Exercise goal | Copy out the lines below exactly, starting with the line that contains "order: Hymenoptera" and going on through the end of the rows, with both ends included. Leave the pictures out of your answer.

** start **

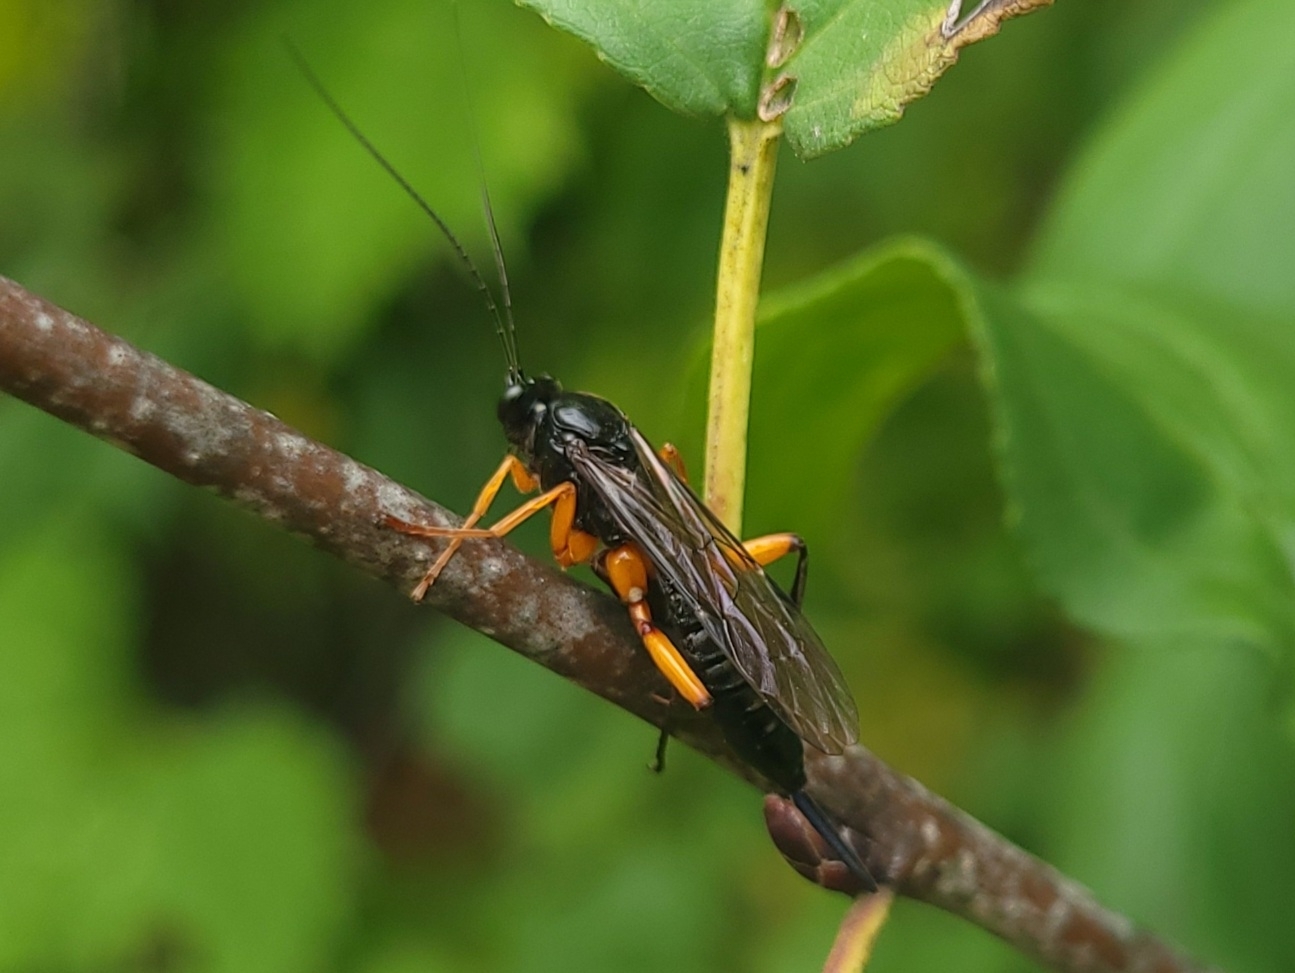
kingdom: Animalia
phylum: Arthropoda
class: Insecta
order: Hymenoptera
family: Ichneumonidae
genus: Pimpla
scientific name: Pimpla pedalis
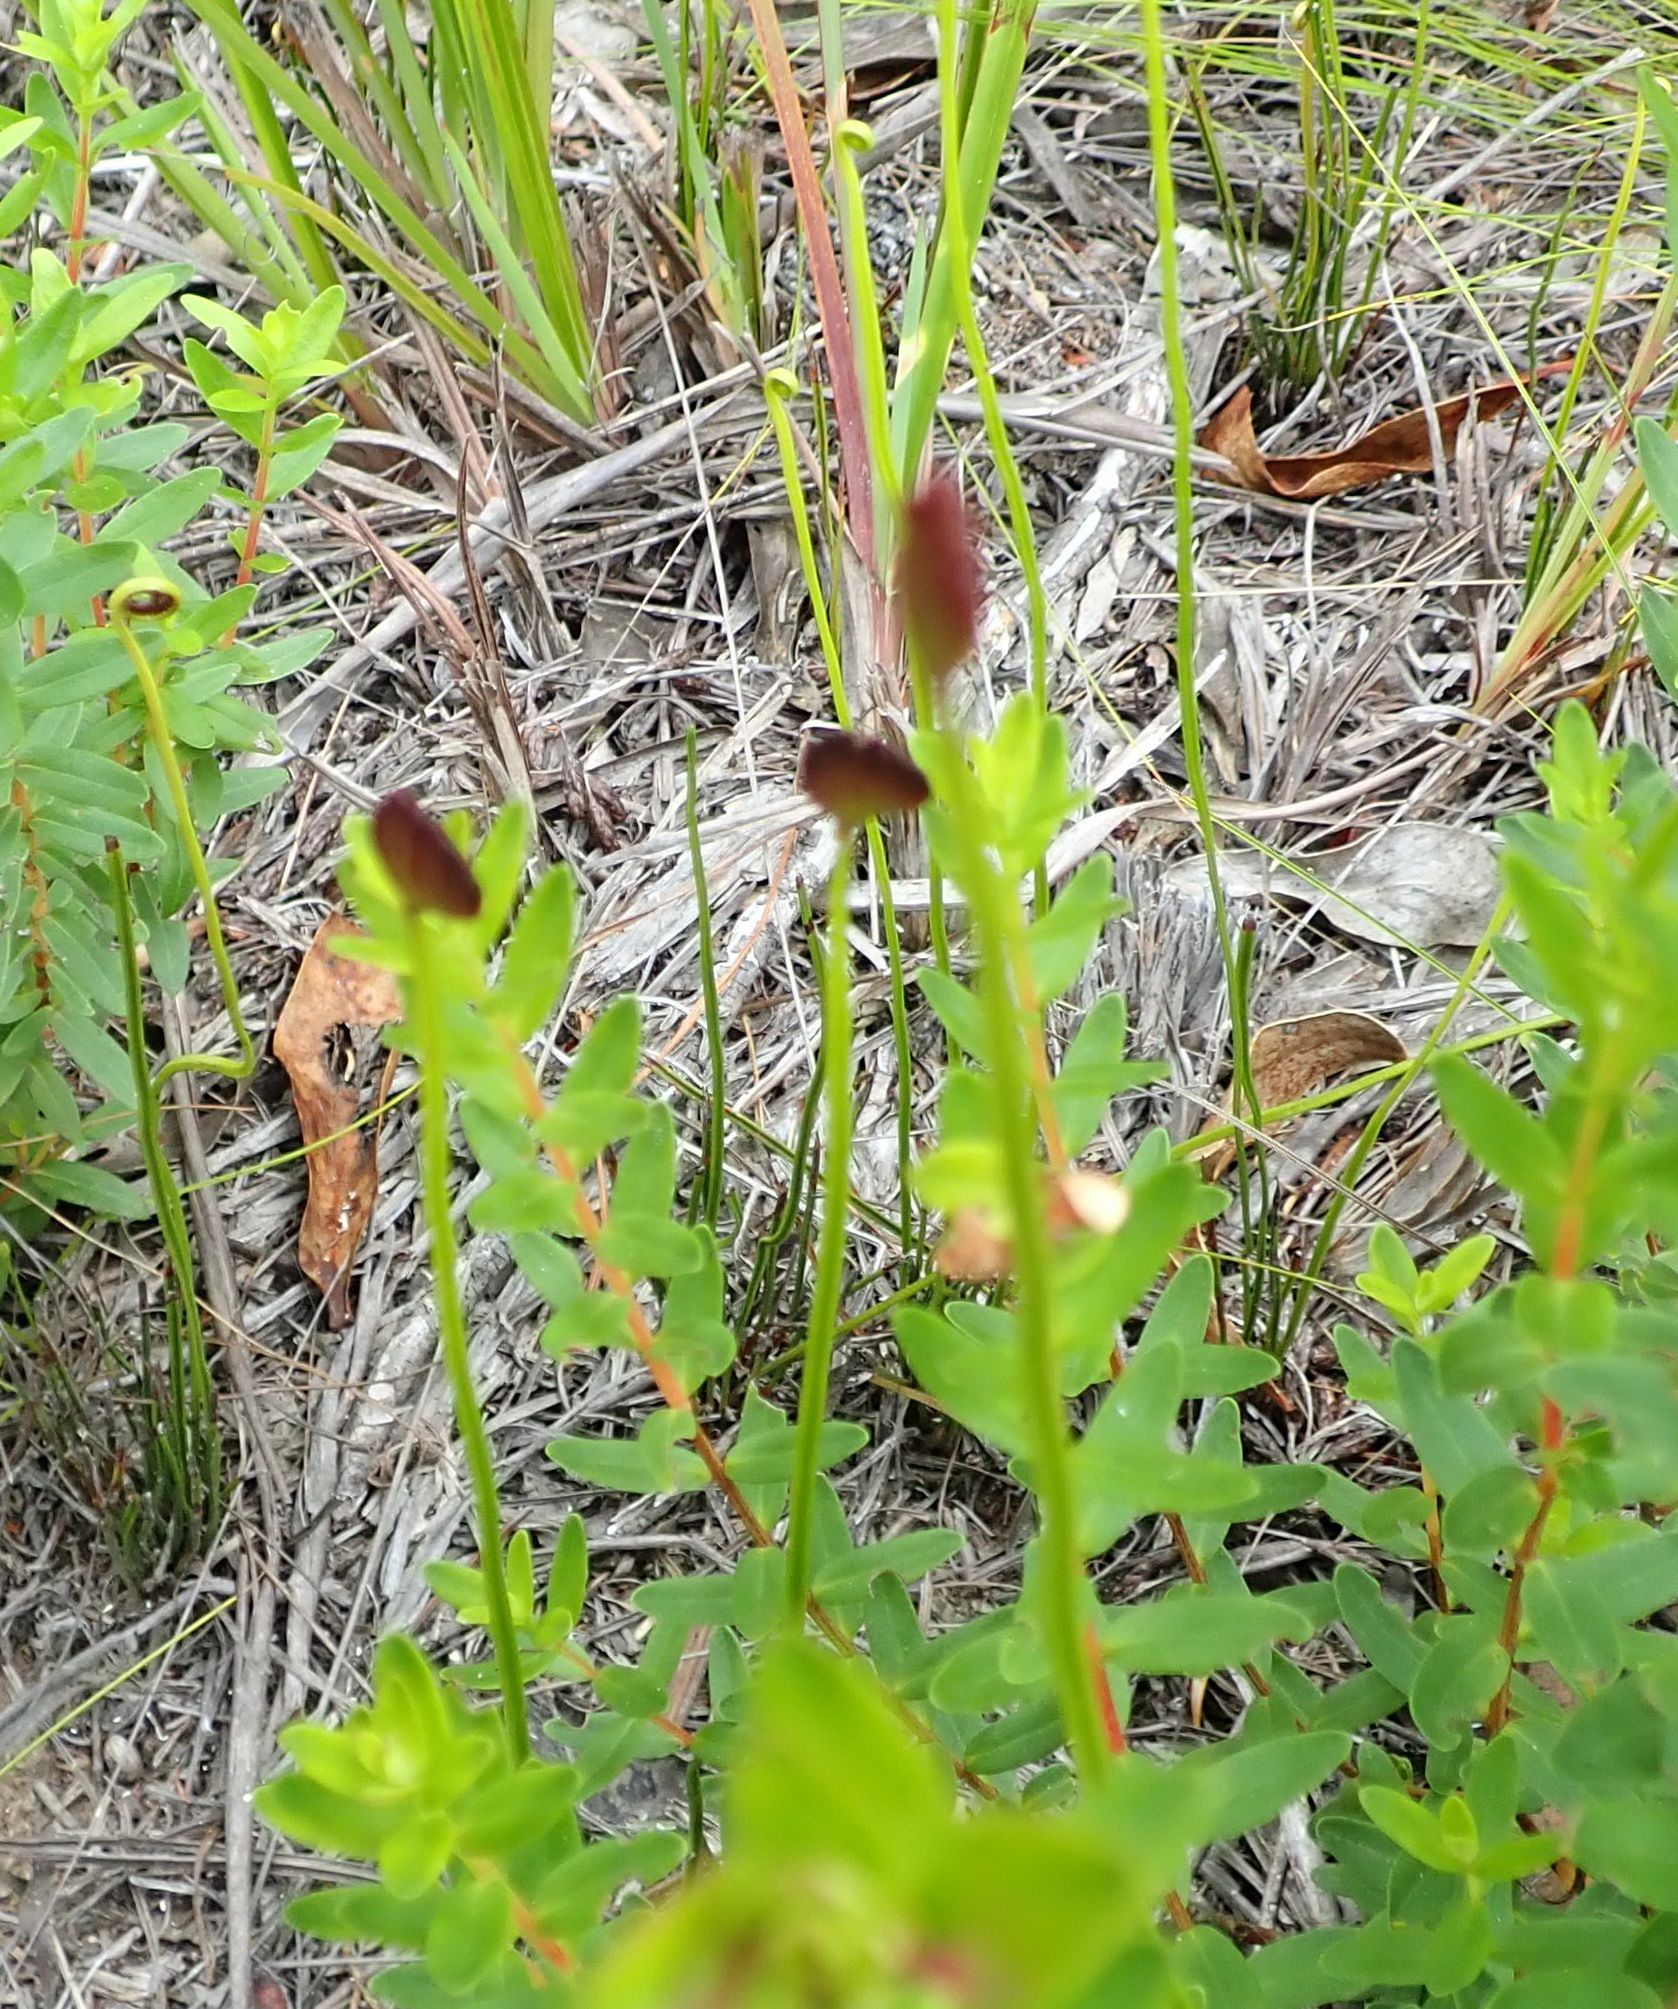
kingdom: Plantae
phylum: Tracheophyta
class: Polypodiopsida
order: Schizaeales
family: Schizaeaceae
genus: Schizaea
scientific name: Schizaea pectinata
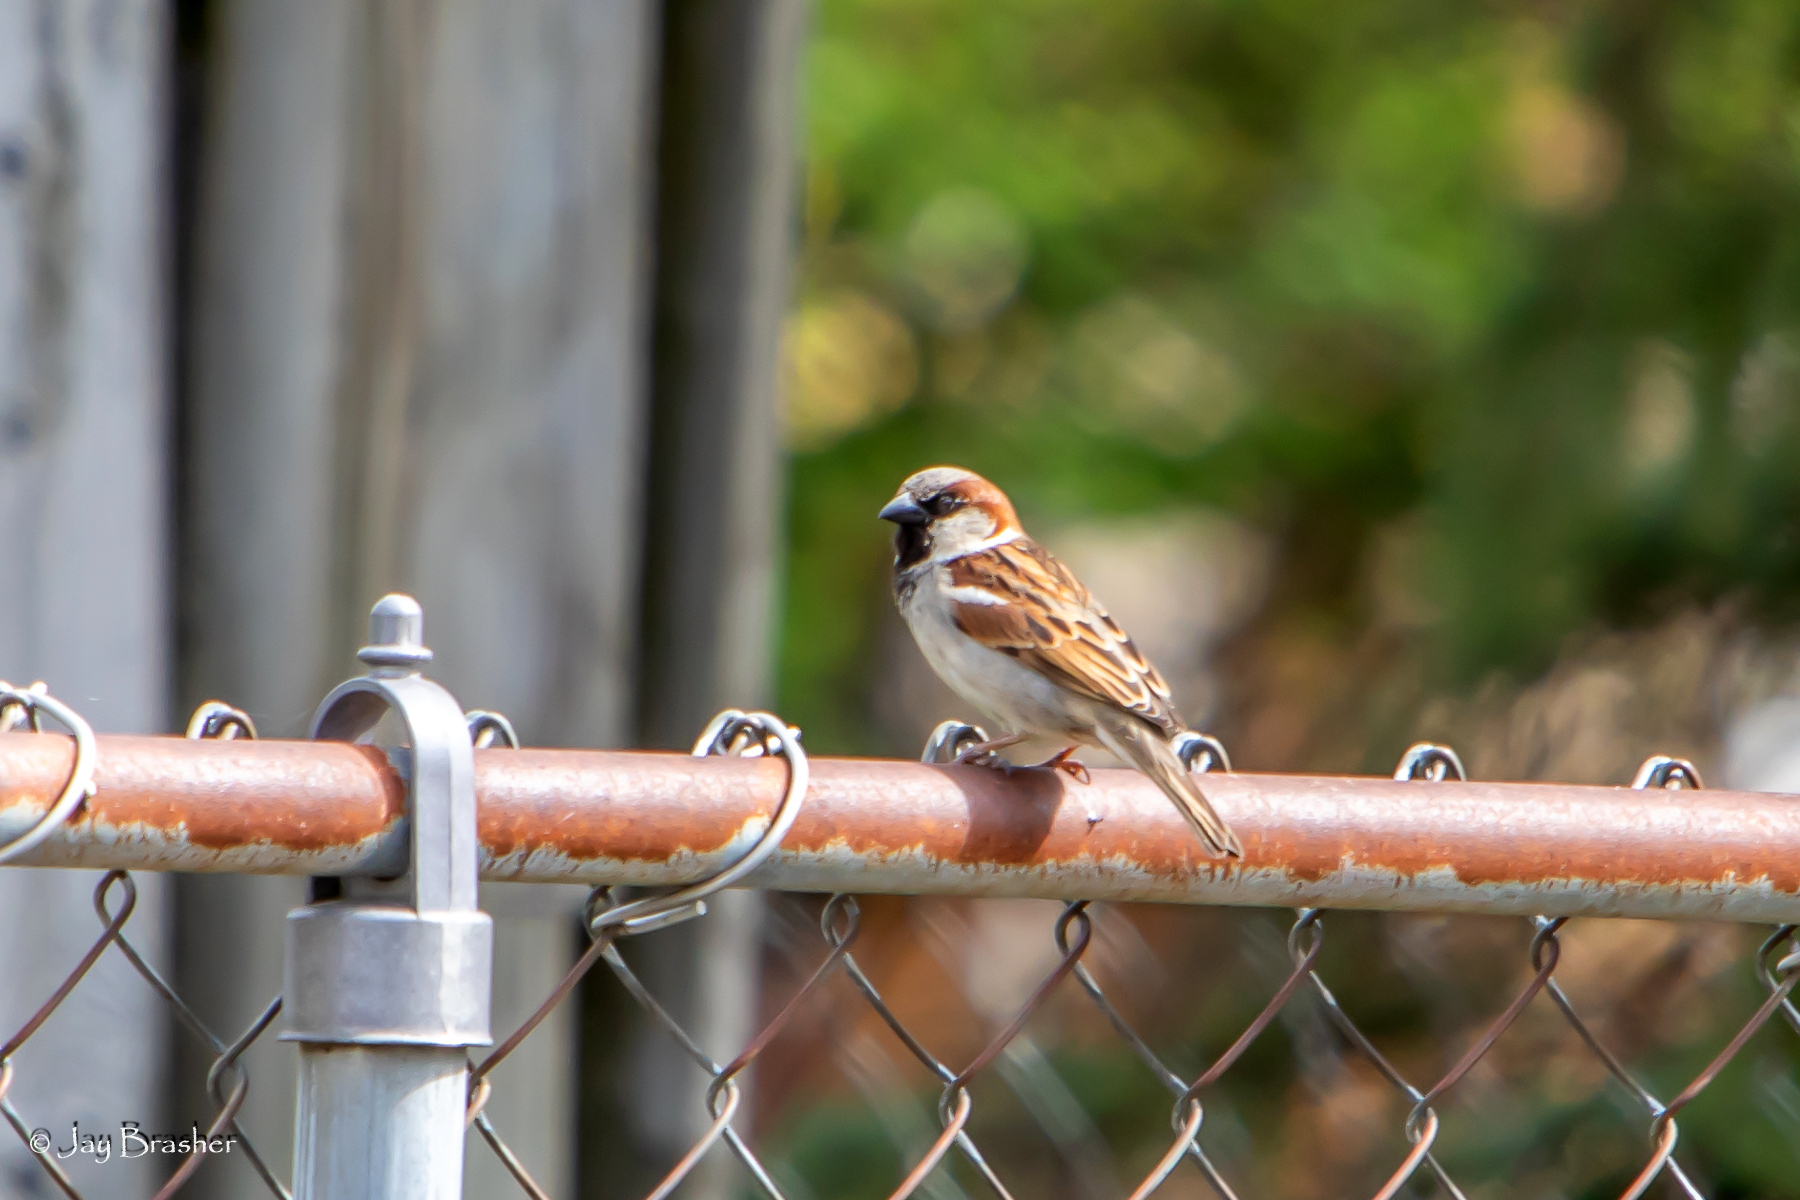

** end **

Completed task |
order: Hymenoptera
family: Ichneumonidae
genus: Pimpla
scientific name: Pimpla pedalis
kingdom: Plantae
phylum: Tracheophyta
class: Polypodiopsida
order: Schizaeales
family: Schizaeaceae
genus: Schizaea
scientific name: Schizaea pectinata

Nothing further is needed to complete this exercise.